French Foreign Minister Bernard Kouchner signed for Europe, since France holds the rotating EU presidency. He told reporters the force is designed as a deterrent. But when asked about the action by an Indian navy ship to sink a pirate vessel this week off the Somali coast, he suggested such actions are acceptable.

"The Indian vessel defended itself, which is quite normal and according to international law," he explained. "And yesterday a Saudi big tanker has been attacked, and the Saudi authorities, decided, so... So we want to act as deterrents, but you know they are heavily armed, heavily equipped with speedboats, etc., etc."

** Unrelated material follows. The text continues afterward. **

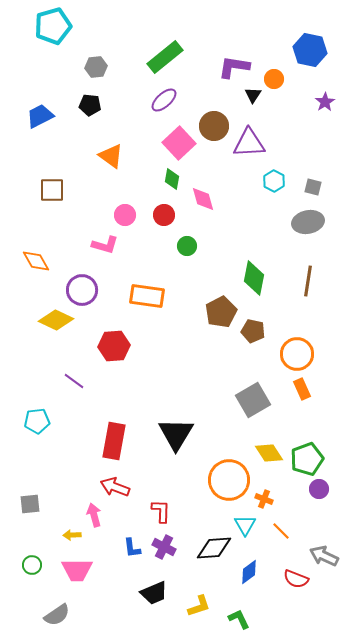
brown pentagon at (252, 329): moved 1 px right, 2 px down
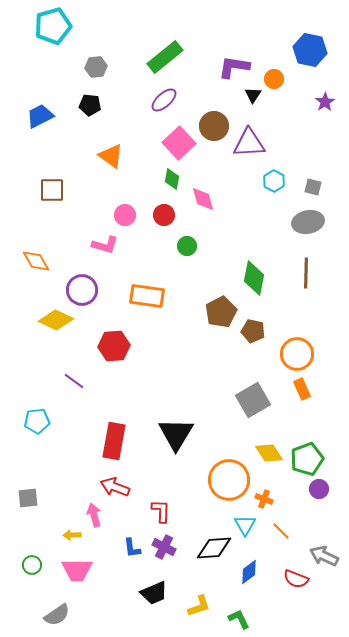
brown line at (308, 281): moved 2 px left, 8 px up; rotated 8 degrees counterclockwise
gray square at (30, 504): moved 2 px left, 6 px up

Kouchner said in the meantime, a European Union naval task force would join the U.S. Russian and Indian ships that have been dispatched to the Somali coast to keep shipping lanes open.

"So for the time being seven nations regrouped in a British harbor, the port of Northwood, are ready to work together," he added. "There is a strong effort between European Union defense and African defense, and locally, a large portion of the world, the navy ships would defend the cargo, the usual traffic for goods impossible to pass by without being threatened by attacks."

Kouchner says the European ships would reach the Gulf of Aden sometime in December.

A communiqué issued Friday after an EU/AU leadership meeting also urged the United Nations to play a role in bringing stability to Somalia. In unusually pointed language, the statement said the two continental groupings 'await with interest' the U.N. Security Council plan for establishment of a multi-national stabilization force that could reinforce the beleaguered 3,400-strong African Union peacekeeping force currently in Somalia.

The Security Council has been reluctant to send a peacekeeping force to Somalia, with some diplomats arguing there is no peace to keep.

Somalia has been without an effective government since 1991, when warlords toppled a military dictator. The current U.N.-backed transitional government, formed in 2004, has been unable to protect the population while battling a powerful Islamist insurgency.